A liminar foi concedida na ação cautelar de protesto ajuizada pela Promotoria de Defesa do Patrimônio Público, no dia 21. Com a liminar, conforme o artigo 202, da lei 10.406 do novo Código Civil Brasileiro, eventuais atos de improbidade administrativa imputados ao ex-prefeito somente prescreverão no dia 22 de junho de 2010.
''Nas investigações do Ministério Público (MP) constatou-se que a subtração de dinheiro público no mais das vezes efetivada por meio de simples montagem licitatória, foi dirigida pelo ente central (Belinati), principalmente no período eleitoral de 1998 e início de 1999. Todos os pagamentos ilegais foram efetivados por determinação e orientação do requerido Antonio Belinati e visavam atender finalidades (na grande maioria das vezes, totalmente estranhas aos interesses públicos) por ele definidas'', justifica o MP na ação cautelar.
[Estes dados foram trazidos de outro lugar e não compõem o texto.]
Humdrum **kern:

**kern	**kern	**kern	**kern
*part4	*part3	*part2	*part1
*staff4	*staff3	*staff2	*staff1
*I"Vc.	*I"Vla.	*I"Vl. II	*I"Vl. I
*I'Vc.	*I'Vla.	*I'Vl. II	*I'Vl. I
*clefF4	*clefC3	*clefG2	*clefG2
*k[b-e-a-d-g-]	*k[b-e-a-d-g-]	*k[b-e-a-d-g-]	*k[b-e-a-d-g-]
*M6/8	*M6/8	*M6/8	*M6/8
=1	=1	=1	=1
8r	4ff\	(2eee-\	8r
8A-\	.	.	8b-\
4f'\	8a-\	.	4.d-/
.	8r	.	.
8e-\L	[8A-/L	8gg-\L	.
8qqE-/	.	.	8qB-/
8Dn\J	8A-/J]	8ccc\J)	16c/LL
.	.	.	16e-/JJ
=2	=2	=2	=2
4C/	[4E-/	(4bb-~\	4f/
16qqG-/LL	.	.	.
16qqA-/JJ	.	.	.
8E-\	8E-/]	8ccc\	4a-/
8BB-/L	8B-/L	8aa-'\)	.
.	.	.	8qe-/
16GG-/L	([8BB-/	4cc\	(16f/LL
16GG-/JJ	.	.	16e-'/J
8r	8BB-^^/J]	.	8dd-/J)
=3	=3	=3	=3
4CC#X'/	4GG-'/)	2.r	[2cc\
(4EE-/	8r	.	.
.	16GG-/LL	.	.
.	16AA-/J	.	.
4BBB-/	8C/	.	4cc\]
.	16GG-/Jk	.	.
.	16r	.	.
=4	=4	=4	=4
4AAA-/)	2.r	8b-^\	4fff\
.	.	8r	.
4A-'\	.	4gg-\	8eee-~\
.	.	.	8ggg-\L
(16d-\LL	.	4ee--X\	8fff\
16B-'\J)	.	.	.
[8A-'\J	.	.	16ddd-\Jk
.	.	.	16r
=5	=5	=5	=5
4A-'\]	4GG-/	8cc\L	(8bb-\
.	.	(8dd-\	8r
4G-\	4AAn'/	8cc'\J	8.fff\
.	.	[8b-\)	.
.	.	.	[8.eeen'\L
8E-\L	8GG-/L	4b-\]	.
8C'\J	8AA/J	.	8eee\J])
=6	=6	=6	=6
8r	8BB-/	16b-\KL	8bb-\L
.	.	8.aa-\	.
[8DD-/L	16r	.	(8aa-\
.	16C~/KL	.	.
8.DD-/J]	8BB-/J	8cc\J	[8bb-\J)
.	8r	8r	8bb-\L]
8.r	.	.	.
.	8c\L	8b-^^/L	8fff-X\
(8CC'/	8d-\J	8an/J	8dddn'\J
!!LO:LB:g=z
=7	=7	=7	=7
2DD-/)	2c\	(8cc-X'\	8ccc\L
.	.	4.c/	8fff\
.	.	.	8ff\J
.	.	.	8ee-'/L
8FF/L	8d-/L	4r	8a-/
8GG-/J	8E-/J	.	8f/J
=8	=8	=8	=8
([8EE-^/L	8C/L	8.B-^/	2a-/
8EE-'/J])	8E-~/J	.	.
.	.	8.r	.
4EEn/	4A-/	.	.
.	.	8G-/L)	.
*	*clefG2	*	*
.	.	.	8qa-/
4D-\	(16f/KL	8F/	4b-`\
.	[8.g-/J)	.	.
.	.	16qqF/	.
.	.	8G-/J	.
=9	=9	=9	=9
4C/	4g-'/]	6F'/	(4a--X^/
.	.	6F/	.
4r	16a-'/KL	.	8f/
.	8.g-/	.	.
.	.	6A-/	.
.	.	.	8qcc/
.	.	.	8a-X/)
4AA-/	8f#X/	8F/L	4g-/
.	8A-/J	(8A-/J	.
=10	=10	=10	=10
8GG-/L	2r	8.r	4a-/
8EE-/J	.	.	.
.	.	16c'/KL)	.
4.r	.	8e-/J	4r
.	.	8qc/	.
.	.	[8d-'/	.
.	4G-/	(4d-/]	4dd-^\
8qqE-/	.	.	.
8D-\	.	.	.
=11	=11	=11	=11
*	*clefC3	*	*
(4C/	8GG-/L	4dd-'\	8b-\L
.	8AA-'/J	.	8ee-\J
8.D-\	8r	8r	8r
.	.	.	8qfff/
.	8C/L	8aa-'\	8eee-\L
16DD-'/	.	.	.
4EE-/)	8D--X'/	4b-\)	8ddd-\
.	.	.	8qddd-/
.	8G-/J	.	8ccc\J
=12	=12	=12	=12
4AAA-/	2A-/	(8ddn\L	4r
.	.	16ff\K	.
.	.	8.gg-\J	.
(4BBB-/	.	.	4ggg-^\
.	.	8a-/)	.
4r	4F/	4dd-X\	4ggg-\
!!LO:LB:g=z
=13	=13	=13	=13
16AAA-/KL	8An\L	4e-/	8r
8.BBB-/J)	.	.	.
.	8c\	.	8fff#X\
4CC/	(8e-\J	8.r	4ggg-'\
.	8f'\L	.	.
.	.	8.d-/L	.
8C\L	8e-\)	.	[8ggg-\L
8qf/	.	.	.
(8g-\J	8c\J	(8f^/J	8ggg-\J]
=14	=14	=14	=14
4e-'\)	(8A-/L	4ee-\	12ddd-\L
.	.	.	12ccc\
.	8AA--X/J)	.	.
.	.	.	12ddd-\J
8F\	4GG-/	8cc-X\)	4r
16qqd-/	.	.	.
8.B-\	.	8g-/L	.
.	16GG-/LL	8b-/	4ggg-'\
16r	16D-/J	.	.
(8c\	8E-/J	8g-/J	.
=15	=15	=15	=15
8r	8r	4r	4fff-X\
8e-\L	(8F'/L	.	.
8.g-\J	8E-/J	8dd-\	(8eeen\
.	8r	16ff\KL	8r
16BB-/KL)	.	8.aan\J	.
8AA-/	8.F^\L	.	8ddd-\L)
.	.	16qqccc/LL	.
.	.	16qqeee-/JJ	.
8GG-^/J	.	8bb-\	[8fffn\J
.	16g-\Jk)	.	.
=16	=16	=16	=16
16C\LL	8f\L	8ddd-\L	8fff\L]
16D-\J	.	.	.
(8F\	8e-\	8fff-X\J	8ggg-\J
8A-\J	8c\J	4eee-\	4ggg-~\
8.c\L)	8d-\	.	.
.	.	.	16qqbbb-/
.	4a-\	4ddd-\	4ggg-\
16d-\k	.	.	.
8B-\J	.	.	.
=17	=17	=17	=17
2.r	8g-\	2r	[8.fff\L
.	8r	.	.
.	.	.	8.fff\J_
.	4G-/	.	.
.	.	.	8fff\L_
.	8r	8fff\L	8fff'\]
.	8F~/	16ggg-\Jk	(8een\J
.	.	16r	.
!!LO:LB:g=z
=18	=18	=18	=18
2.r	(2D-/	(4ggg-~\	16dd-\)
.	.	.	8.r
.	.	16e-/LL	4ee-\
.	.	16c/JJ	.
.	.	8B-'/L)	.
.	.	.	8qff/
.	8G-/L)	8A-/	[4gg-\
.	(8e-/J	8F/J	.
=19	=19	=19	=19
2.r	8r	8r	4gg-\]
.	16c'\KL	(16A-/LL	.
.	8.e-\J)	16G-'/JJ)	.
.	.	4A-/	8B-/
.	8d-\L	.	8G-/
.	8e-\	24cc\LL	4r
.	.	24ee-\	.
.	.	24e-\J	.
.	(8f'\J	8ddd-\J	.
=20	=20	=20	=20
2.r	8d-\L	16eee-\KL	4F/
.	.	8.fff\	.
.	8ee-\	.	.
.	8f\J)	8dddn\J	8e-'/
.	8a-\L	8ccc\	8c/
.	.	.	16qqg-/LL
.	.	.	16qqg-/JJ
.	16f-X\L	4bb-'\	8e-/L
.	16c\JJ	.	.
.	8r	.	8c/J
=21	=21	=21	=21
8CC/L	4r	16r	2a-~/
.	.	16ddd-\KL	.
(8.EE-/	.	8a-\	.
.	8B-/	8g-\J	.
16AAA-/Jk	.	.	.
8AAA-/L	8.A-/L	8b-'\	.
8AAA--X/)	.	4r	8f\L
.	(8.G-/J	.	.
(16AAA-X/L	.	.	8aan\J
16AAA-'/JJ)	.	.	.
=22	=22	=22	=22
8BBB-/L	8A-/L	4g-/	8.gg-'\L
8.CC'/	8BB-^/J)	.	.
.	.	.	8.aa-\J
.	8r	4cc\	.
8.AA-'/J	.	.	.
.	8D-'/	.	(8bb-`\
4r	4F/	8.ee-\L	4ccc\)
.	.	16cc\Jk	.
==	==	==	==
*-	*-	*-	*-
''Considero presente, fins de concessão de liminar de protesto citatório, o fumus boni iuris (fumaça do bom direito) já expresso não só nas argumentações acima, mas em todos os documentos e pedidos de cautelar em apenso que registra e indica atos de improbidade investigáveis'', diz parte do despacho do juiz.
Segundo o promotor Renato de Lima Castro, o pedido para interrupção do prazo prescricional da lei de improbidade foi necessário devido ao grande volume de investigações da administração Belinati. Desde fevereiro de 1999, quando se iniciaram as investigações do escândalo AMA/Comurb, foram propostas 64 ações civis públicas por improbidade administrativa e 27 criminais. ''O que ocorreu foi uma avalanche de investigações em face da complexidade dos fatos ocorridos no âmbito da Comurb e também da administração direta de Londrina. Entre 1998 e 1999 a Comurb foi palco de um sem número de procedimentos fraudulentos, montados para aparentar uma situação que em verdade não ocorreu. Por esta razão, o Ministério Público tem feito inúmeras investigações e proposto também inúmeras ações civis públicas para responsabilizar os maus versadores do dinheiro público'', disse o promotor. ''Essa liminar tem muita importância porque ela permite que o Ministério Público continue a propor ações civis públicas com esteio na lei de improbidade administrativa. Portanto as sanções da lei de improbidade administrativa podem ser impingidas contra o então prefeito Antonio Casemiro Belinati. Há ainda vários procedimentos que faltam ser instruídos.''
Castro ainda esclareceu que a defesa poderá recorrer da liminar no Tribunal de Justiça do Paraná (TJ). ''Essa liminar obviamente pode ser reformada pelo Tribunal de Justiça, entretanto esperamos que haja uma sensibilidade do Poder Judiciário. Há um precedente do Tribunal de Justiça do Estado de São Paulo porque não houve inércia do Ministério Público.''
O MP ainda sustenta que a interrupção do prazo prescricional da lei de improbidade administrativa se estende a todos os membros da gestão de Belinati, que tem sido considerado o paradigma nos processos em que é citado como co-autor. A reportagem não conseguiu falar com o advogado do ex-prefeito, Antonio Carlos de Andrade Vianna. Segundo a secretária do escritório de advocacia, Vianna deve retornar hoje de uma viagem.